> Source passage:
☆ ☆ ☆ ☆ ☆

- Packet flow - selecting packet direction
- Packet flow - selecting packet path
- Packet processing pipeline
- Packet transforms
- References
On receiving a packet from the wire, the SDN appliance will determine the packet direction, matching ENI, and packet processing strategy based on Encap Transformation and Rules Evaluation. See also Packet Flows in the SONiC-DASH integration high level design document.
- Packet direction. It is evaluated based on the most-outer Virtual Network Identifier (VNI) lookup (implementation dependent) behind the Appliance. If there is no match, the direction is Inbound. If it matches with a reserved VNI, then the direction is Outbound.
- ENI selection. Outbound uses source-MAC, Inbound uses destination-MAC
- SLB decap if packet was encapsulated by Software Load Balancer (SLB).
- Decap VNET Generic Routing Encapsulation (GRE) key
The following figure shows the preliminary steps to determine the packet direction prior to selecting a fast or slow path.
The Elastic Network Interface (ENI), is an independent entity that has a collection of routing policies. ENI has specified identification criteria, which are also used to identify packet direction. The current version only supports mac-address as ENI identification criteria.
Once a packet arrives on Inbound to the target (DPU), it must be forwarded to the correct ENI policy processing pipeline. This ENI selection is done based on the inner destination MAC of the packet, which is matched against the MAC of the ENI.
Cloud Service Providers and enterprises that are deploying Software Defined Networking (SDN) can use Software Load Balancer (SLB) to evenly distribute tenant and tenant customer network traffic among virtual network resources. SLB enables multiple servers to host the same workload, providing high availability and scalability.
For the first packet of a TCP flow, the slow path is selected, running
the transposition engine and matching at each layer.

☆ ☆ ☆ ☆ ☆

> What is needed:
Reproduce the SDN packet-flow text starting with "- Packet direction." and going on through "Load Balancer (SLB).". The records have no connection to the SDN packet-flow text.

> Entries shown:
☆ ☆ ☆ ☆ ☆

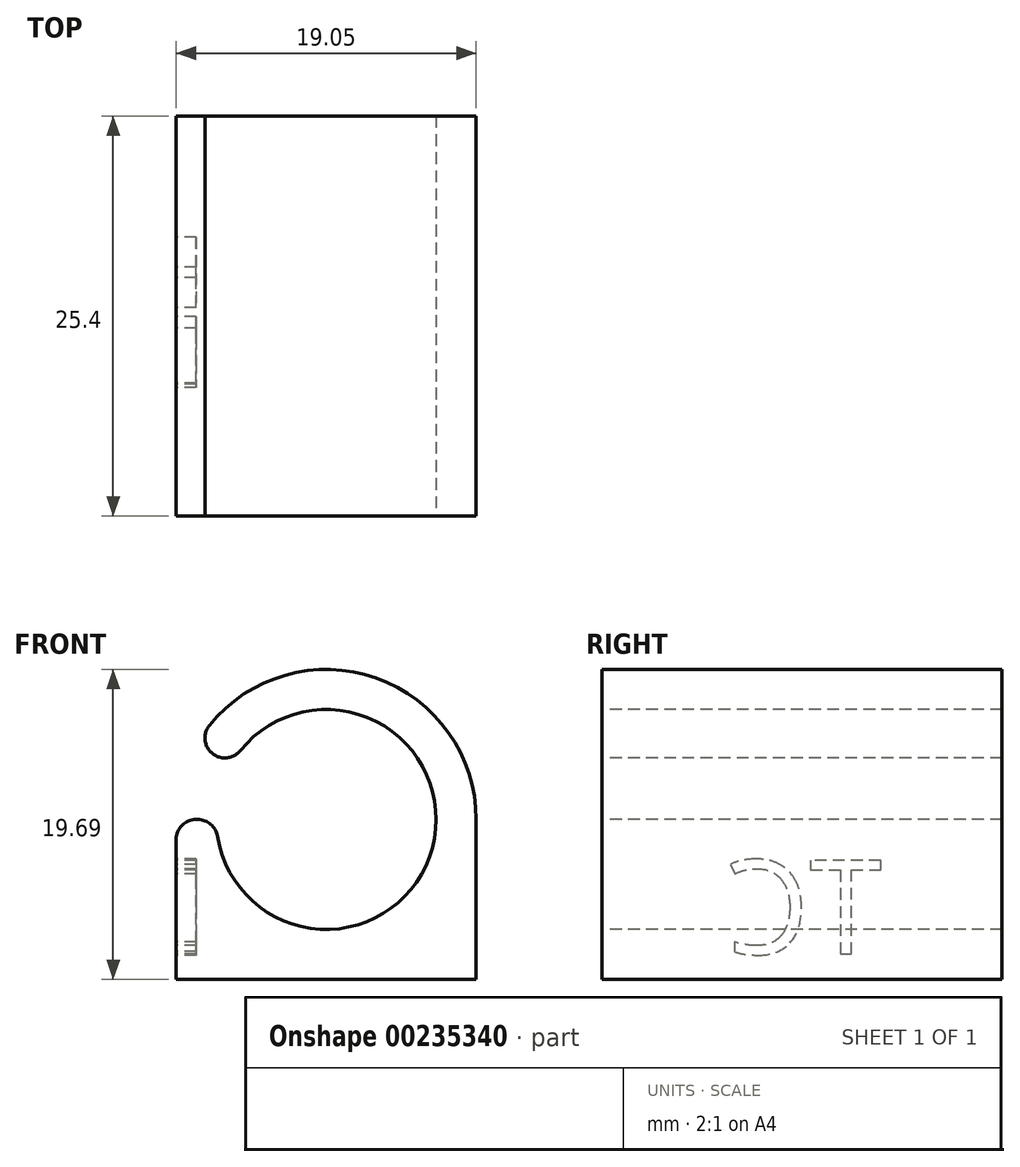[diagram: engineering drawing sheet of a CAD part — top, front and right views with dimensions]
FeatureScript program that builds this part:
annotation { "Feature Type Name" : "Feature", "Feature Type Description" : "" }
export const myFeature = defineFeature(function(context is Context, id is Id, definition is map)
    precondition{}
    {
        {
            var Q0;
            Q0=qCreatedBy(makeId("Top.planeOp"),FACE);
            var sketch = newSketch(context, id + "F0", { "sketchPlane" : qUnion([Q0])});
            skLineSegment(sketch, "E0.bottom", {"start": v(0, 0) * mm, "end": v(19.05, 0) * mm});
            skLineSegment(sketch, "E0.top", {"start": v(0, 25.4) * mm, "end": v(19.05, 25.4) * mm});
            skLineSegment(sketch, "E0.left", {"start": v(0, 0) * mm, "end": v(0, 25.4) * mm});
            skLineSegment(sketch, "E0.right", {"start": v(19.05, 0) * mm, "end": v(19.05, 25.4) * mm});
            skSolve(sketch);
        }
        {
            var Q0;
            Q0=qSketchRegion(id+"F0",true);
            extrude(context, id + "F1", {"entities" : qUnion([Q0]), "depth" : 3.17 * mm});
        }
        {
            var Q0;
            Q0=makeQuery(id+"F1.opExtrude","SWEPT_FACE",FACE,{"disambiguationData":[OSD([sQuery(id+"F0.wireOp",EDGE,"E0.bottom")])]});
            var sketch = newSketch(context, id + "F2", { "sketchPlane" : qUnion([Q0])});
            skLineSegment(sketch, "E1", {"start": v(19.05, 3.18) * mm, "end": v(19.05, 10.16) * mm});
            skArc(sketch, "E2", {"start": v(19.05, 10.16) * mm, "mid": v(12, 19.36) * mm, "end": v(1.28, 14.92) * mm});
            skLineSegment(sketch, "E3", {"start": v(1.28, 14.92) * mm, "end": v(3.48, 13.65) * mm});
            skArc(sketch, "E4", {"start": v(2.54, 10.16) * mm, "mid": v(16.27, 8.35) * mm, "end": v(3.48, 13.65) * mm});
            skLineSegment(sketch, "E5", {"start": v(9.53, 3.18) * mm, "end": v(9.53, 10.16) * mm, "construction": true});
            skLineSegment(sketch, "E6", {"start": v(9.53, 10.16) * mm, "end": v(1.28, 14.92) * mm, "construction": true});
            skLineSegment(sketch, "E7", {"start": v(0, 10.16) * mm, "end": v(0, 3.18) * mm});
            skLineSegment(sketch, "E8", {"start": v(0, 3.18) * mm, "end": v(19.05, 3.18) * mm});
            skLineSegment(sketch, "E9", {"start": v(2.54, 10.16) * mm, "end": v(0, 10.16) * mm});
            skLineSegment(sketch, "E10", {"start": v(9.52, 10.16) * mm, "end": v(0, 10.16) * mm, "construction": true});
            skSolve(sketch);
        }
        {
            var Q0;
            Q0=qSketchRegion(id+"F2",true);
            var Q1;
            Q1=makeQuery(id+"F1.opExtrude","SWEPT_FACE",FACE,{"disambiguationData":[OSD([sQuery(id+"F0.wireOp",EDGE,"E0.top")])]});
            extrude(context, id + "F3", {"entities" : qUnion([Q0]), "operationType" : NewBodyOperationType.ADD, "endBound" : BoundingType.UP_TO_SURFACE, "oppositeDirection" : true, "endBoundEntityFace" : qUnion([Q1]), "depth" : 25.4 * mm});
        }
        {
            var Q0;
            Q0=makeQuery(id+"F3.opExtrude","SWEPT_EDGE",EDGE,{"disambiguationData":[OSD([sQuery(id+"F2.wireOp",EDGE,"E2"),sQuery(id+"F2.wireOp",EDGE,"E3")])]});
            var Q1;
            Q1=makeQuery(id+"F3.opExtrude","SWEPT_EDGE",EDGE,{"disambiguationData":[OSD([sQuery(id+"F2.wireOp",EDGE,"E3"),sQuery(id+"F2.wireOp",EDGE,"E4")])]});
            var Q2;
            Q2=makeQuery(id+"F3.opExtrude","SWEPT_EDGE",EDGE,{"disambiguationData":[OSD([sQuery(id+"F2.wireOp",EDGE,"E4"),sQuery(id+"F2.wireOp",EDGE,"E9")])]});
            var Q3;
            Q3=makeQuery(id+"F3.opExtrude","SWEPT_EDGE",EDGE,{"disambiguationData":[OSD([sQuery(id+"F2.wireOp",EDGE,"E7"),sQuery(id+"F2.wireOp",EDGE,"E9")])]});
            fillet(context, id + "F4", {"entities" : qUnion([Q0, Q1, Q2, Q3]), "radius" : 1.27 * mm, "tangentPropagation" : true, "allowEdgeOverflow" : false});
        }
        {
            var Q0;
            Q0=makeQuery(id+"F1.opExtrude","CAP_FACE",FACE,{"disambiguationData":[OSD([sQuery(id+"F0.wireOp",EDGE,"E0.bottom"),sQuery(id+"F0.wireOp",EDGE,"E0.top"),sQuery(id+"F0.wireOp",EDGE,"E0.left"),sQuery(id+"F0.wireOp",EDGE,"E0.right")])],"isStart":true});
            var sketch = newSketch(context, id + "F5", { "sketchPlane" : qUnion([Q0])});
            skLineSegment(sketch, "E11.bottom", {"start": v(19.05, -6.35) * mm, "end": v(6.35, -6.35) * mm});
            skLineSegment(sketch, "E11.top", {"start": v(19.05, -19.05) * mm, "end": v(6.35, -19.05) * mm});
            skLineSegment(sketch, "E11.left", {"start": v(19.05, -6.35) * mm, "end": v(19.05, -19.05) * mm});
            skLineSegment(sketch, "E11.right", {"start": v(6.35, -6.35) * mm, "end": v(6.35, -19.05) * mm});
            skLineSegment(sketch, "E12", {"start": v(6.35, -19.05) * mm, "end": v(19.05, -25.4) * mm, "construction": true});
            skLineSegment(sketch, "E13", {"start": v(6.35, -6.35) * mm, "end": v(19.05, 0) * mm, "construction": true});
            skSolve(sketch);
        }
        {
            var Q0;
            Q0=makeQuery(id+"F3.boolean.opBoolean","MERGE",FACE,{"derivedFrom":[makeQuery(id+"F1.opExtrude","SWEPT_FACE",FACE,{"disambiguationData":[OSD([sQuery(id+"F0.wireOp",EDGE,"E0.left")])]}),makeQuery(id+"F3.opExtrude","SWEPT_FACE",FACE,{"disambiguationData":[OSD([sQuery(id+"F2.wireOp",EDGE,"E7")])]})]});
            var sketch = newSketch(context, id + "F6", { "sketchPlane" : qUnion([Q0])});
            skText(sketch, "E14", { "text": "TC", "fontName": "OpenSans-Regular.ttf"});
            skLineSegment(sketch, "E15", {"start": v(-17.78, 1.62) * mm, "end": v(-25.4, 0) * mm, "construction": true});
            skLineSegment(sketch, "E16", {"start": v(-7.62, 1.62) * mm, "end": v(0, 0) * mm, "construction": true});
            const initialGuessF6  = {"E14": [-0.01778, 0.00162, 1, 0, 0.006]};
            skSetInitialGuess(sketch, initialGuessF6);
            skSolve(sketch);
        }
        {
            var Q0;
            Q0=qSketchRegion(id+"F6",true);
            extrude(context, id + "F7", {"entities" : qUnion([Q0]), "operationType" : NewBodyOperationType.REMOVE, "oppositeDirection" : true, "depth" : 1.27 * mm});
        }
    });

☆ ☆ ☆ ☆ ☆

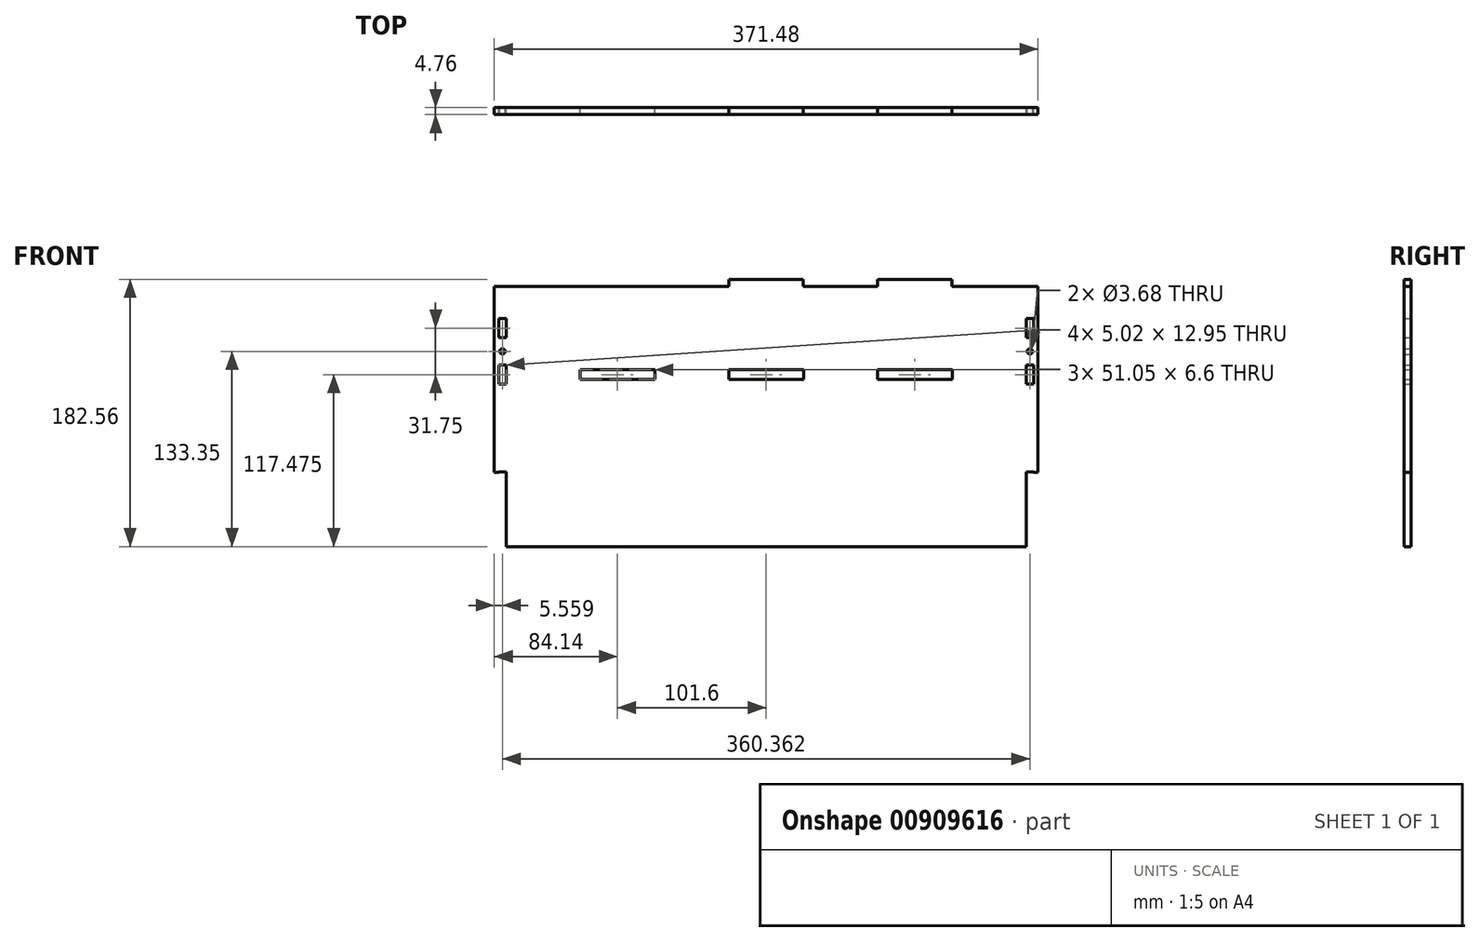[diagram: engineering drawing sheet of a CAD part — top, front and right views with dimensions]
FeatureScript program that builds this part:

☆ ☆ ☆ ☆ ☆

> Response:
- Packet direction. It is evaluated based on the most-outer Virtual Network Identifier (VNI) lookup (implementation dependent) behind the Appliance. If there is no match, the direction is Inbound. If it matches with a reserved VNI, then the direction is Outbound.
- ENI selection. Outbound uses source-MAC, Inbound uses destination-MAC
- SLB decap if packet was encapsulated by Software Load Balancer (SLB).